The Nand2Tetris part I at coursera is very much my first completed course. It was so fun to actually work through the material and it feels amazing to know how simple it is to actually build a computer from scratch. While it is simple, it doesn’t mean the course itself is easy though. I was struggling to get the CPU wired up properly that I spent two to three days just to get it working.
I don’t quite remember when was the first time hearing about the course but I always find it fascinating. So I was quite surprised to see it available on coursera in April, and quickly subscribed to the course. Fast forward to today, I have completed the course for part I and can’t wait for the second part of the course involving the writing of OS, Compiler and actual program.
Considering I am asked to not publish my work (still thinking whether I should publish them to github), I would just briefly talk about the course.
In Week 1 we were asked to implement some chips by using just NAND chips. Practically all chips are possible with just AND, OR, NOT gates, however for some reason having NAND is enough. One of the reasons seems to be it is possible to construct AND, OR, and NOT gates using just combinations of NAND gates.
The first time I was exposed to logic gates was during my high school physics class, however we didn’t really do much with them. Then it was revisited in my discrete mathematics in college. While I probably lost a fair amount of hair when solving boolean logic questions, the fun actually made the thing worthwhile. Little did I know, all this are important not only while writing codes, but also building a computer.
With the basic chips implemented, in week 2 we proceeded with implementing chips that does actual arithmetic calculations, namely the adders and ALU. Completing the ALU does made me felt like a wizard as things just work. While I probably can’t see how to use the ALU properly to do simple arithmetic operations, but knowing it is possible is already enough to blow my mind.
In the third week, the passage of time came into play. So as the concept of time being introduced, we are required to build chips that has the ability to store state, or hold value for a given time.
Then the course continued with week 4, which is the introduction to assembly language for the particular CPU that we were about to build in the following week. I am fine with the structure of the course, although normally one would probably expect to actually build the CPU before starting to learn about the assembly. Anyway, in this week, we were taught how to write assembly for the computer named “Hack”, and due to the nature of this course, it is very much functional though the simplistic design.
I had no prior experience in writing low-level code, so this was an eye-opening experience. I didn’t really spent much time in it (only made sure the code passed the tests), as working at such level is really a pain. A simple statement in “modern” high level languages might actually take two or more lines in assembly (and in turns, machine language).
Then it came the most difficult part of the course in week 5 (IMO), where we were asked to implement the CPU. Though a partial design is given, implementing it properly still took me quite a few days. I was stuck mainly at the wiring of ALU as I failed to see the relationship between the c-bits and the various operations the ALU supplies. The other part that is tough, is about wiring the Program Counter properly for it to correctly output the address of next statement.
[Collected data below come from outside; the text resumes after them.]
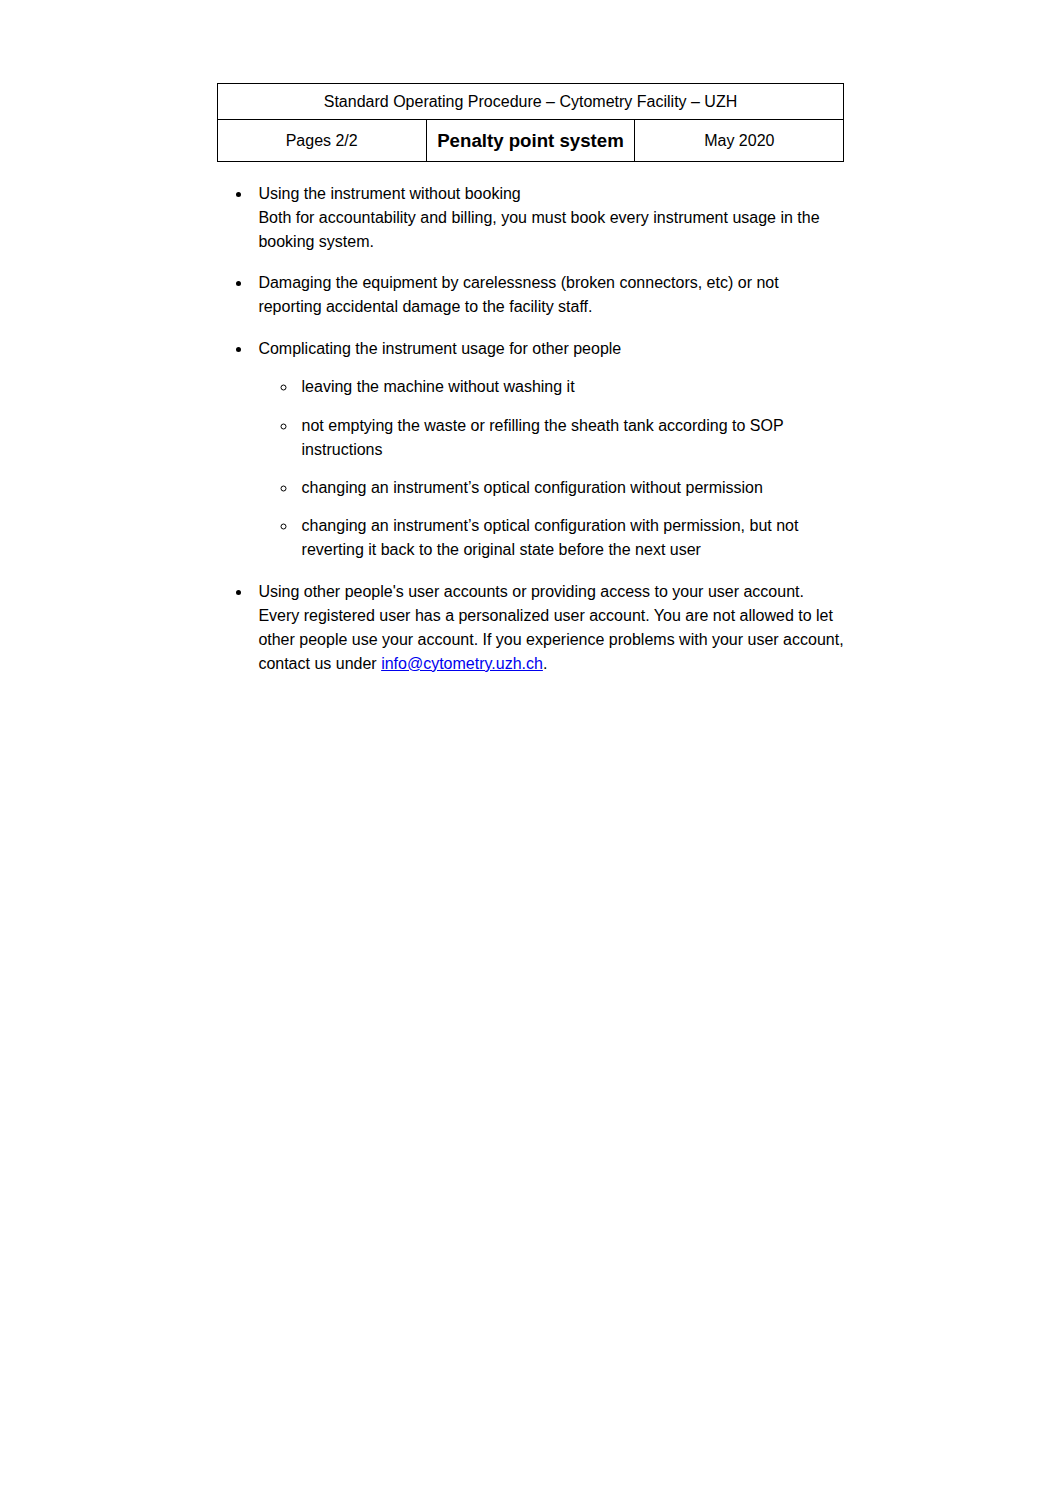| Standard Operating Procedure – Cytometry Facility – UZH |
| Pages 2/2 | Penalty point system | May 2020 |
Using the instrument without booking
Both for accountability and billing, you must book every instrument usage in the booking system.
Damaging the equipment by carelessness (broken connectors, etc) or not reporting accidental damage to the facility staff.
Complicating the instrument usage for other people
leaving the machine without washing it
not emptying the waste or refilling the sheath tank according to SOP instructions
changing an instrument’s optical configuration without permission
changing an instrument’s optical configuration with permission, but not reverting it back to the original state before the next user
Using other people's user accounts or providing access to your user account. Every registered user has a personalized user account. You are not allowed to let other people use your account. If you experience problems with your user account, contact us under info@cytometry.uzh.ch.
After numerous failures, it finally passed the unit tests at coursera.
I can’t thank enough to the kind folks at the course forum.
Speaking of this, there are quite a number of things that I don’t quite understand. My chips seem to work fine, but sometimes, running the unit tests locally through the supplied tools would fail. Especially when keyboard input is involved. However, uploading the same piece of work over to coursera returns full pass.
Next comes week 6, where we were asked to build an assembler, that translate assembly to actual binary machine code. I intend to run it in browser, so I wrote it in javascript. I cheated a little bit and did not follow the contract fully, as I didn’t make the script to read/write files. However, the core functionality is there, which is to convert assembly to machine language.
The current revision of the code is horribly written, and isn’t unit-tested (and I probably won’t be going that route anyway). Another part that could be done properly is the parsing part, where I really should be using some tokenization library or some sort (only included underscore, jQuery and sprintf libraries). However, as the language itself is very simplified, so I used regular expression instead to read the statements (evil, I know). I will probably spend some time polishing the code (the function naming is really, really bad) and publish them when the course is officially ended.
Overall, it was really an amazing ride, I enjoy it very much and would recommend everyone to register the course in future. The other option, is to grab a copy of the textbook, and the material from the official website to start now.